Socket Stops Accepting Connections after relocating ucHeap to SDRAM

pseudotronics · June 17, 2023, 2:51am

I am at a bit of a loss trying to figure out what I am missing. I am pretty new to FreeRTOS and the TCP IP stack.

I have an application running on a STM32H750-DK.

With the ucHeap placed in DTCMRAM everything works as expected. I create 3 blinky LED tasks and a simple task that waits for a socket connection. If a client connects the child socket spawns and a simple HTTP exchange occurs before the child socket closes. No problems.

When I add the definition for:

#define configAPPLICATION_ALLOCATED_HEAP        1

And add this line in my main.c

__attribute__((section(".sdram_data"))) uint8_t ucHeap[configTOTAL_HEAP_SIZE];

The blinky LED tasks still run just fine and the main socket task is created.

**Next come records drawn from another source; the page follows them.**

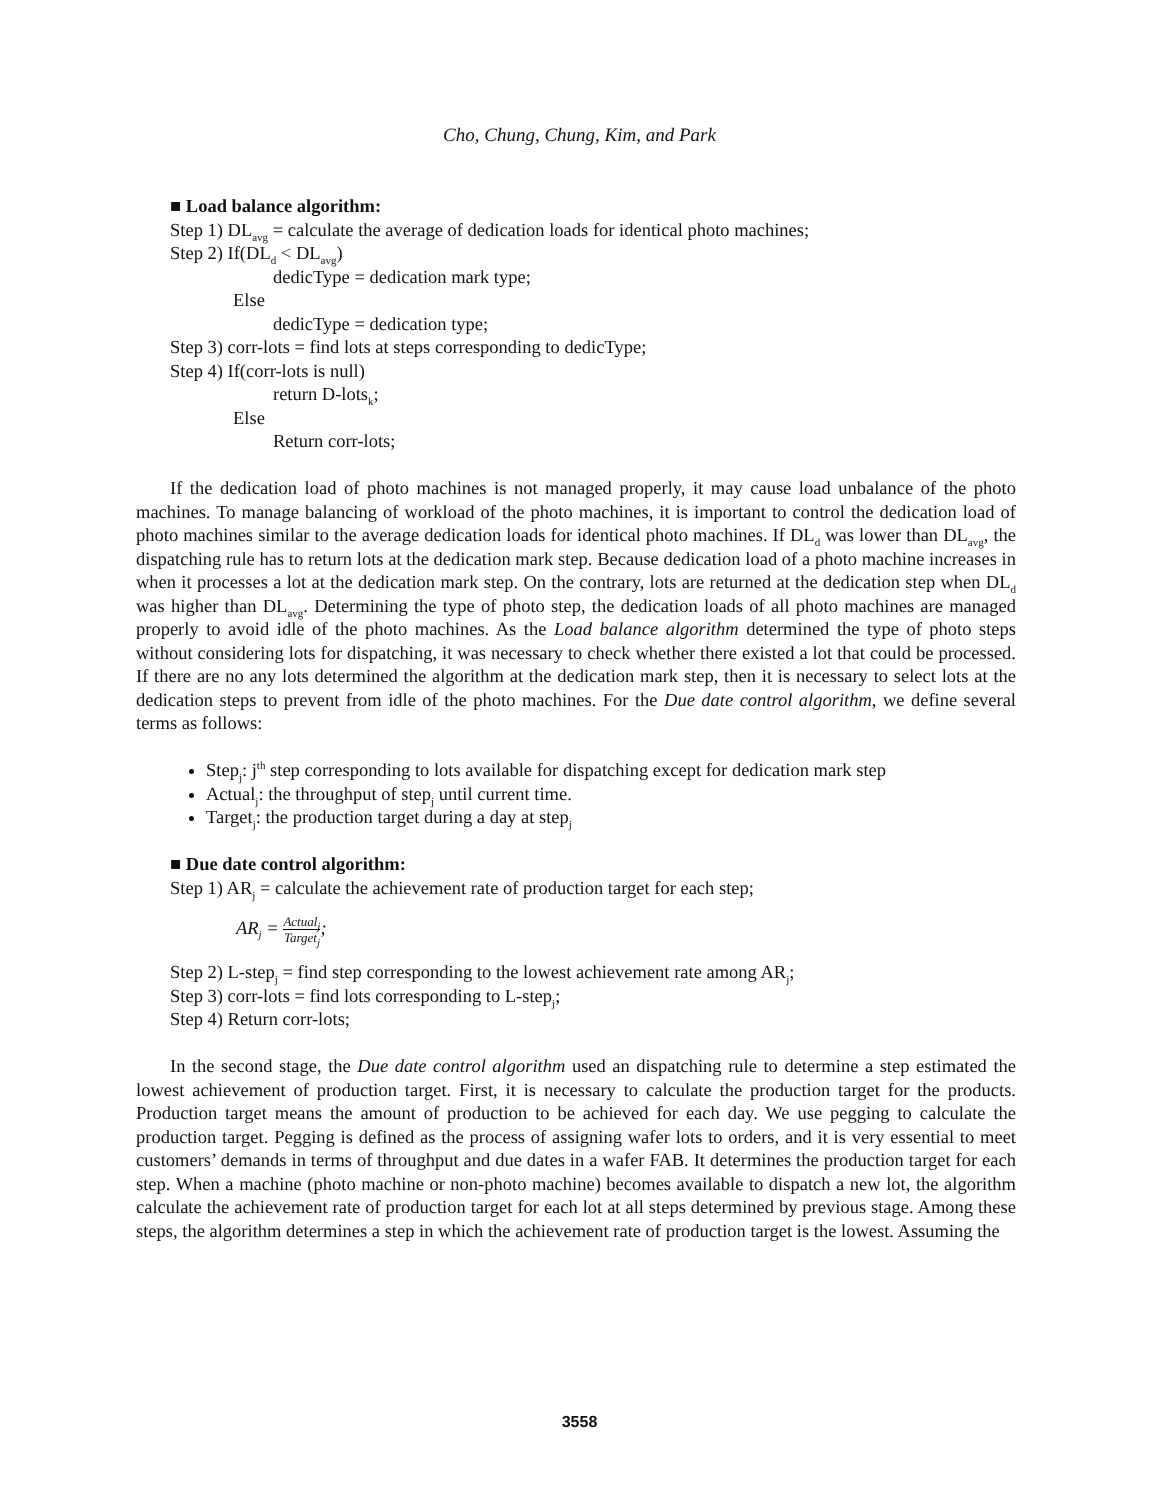Cho, Chung, Chung, Kim, and Park
■ Load balance algorithm:
Step 1) DL<sub>avg</sub> = calculate the average of dedication loads for identical photo machines;
Step 2) If(DL<sub>d</sub> < DL<sub>avg</sub>)
dedicType = dedication mark type;
Else
dedicType = dedication type;
Step 3) corr-lots = find lots at steps corresponding to dedicType;
Step 4) If(corr-lots is null)
return D-lots<sub>k</sub>;
Else
Return corr-lots;
If the dedication load of photo machines is not managed properly, it may cause load unbalance of the photo machines. To manage balancing of workload of the photo machines, it is important to control the dedication load of photo machines similar to the average dedication loads for identical photo machines. If DL<sub>d</sub> was lower than DL<sub>avg</sub>, the dispatching rule has to return lots at the dedication mark step. Because dedication load of a photo machine increases in when it processes a lot at the dedication mark step. On the contrary, lots are returned at the dedication step when DL<sub>d</sub> was higher than DL<sub>avg</sub>. Determining the type of photo step, the dedication loads of all photo machines are managed properly to avoid idle of the photo machines. As the Load balance algorithm determined the type of photo steps without considering lots for dispatching, it was necessary to check whether there existed a lot that could be processed. If there are no any lots determined the algorithm at the dedication mark step, then it is necessary to select lots at the dedication steps to prevent from idle of the photo machines. For the Due date control algorithm, we define several terms as follows:
Step<sub>j</sub>: j<sup>th</sup> step corresponding to lots available for dispatching except for dedication mark step
Actual<sub>j</sub>: the throughput of step<sub>j</sub> until current time.
Target<sub>j</sub>: the production target during a day at step<sub>j</sub>
■ Due date control algorithm:
Step 1) AR<sub>j</sub> = calculate the achievement rate of production target for each step;
AR<sub>j</sub> = Actual<sub>j</sub> Target<sub>j</sub>;
Step 2) L-step<sub>j</sub> = find step corresponding to the lowest achievement rate among AR<sub>j</sub>;
Step 3) corr-lots = find lots corresponding to L-step<sub>j</sub>;
Step 4) Return corr-lots;
In the second stage, the Due date control algorithm used an dispatching rule to determine a step estimated the lowest achievement of production target. First, it is necessary to calculate the production target for the products. Production target means the amount of production to be achieved for each day. We use pegging to calculate the production target. Pegging is defined as the process of assigning wafer lots to orders, and it is very essential to meet customers’ demands in terms of throughput and due dates in a wafer FAB. It determines the production target for each step. When a machine (photo machine or non-photo machine) becomes available to dispatch a new lot, the algorithm calculate the achievement rate of production target for each lot at all steps determined by previous stage. Among these steps, the algorithm determines a step in which the achievement rate of production target is the lowest. Assuming the
3558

The problem seems to be that the child tasks are never created because FreeRTOS_accept never returns.

Things I have checked so far:

Full check of SDRAM address space writes/reads [OK]
Ping Test [No response]

The lack of ping makes me think it is something in the IP-Task.

Edit: I should add that the board successfully negotiates its link and gets a DHCP address from my router.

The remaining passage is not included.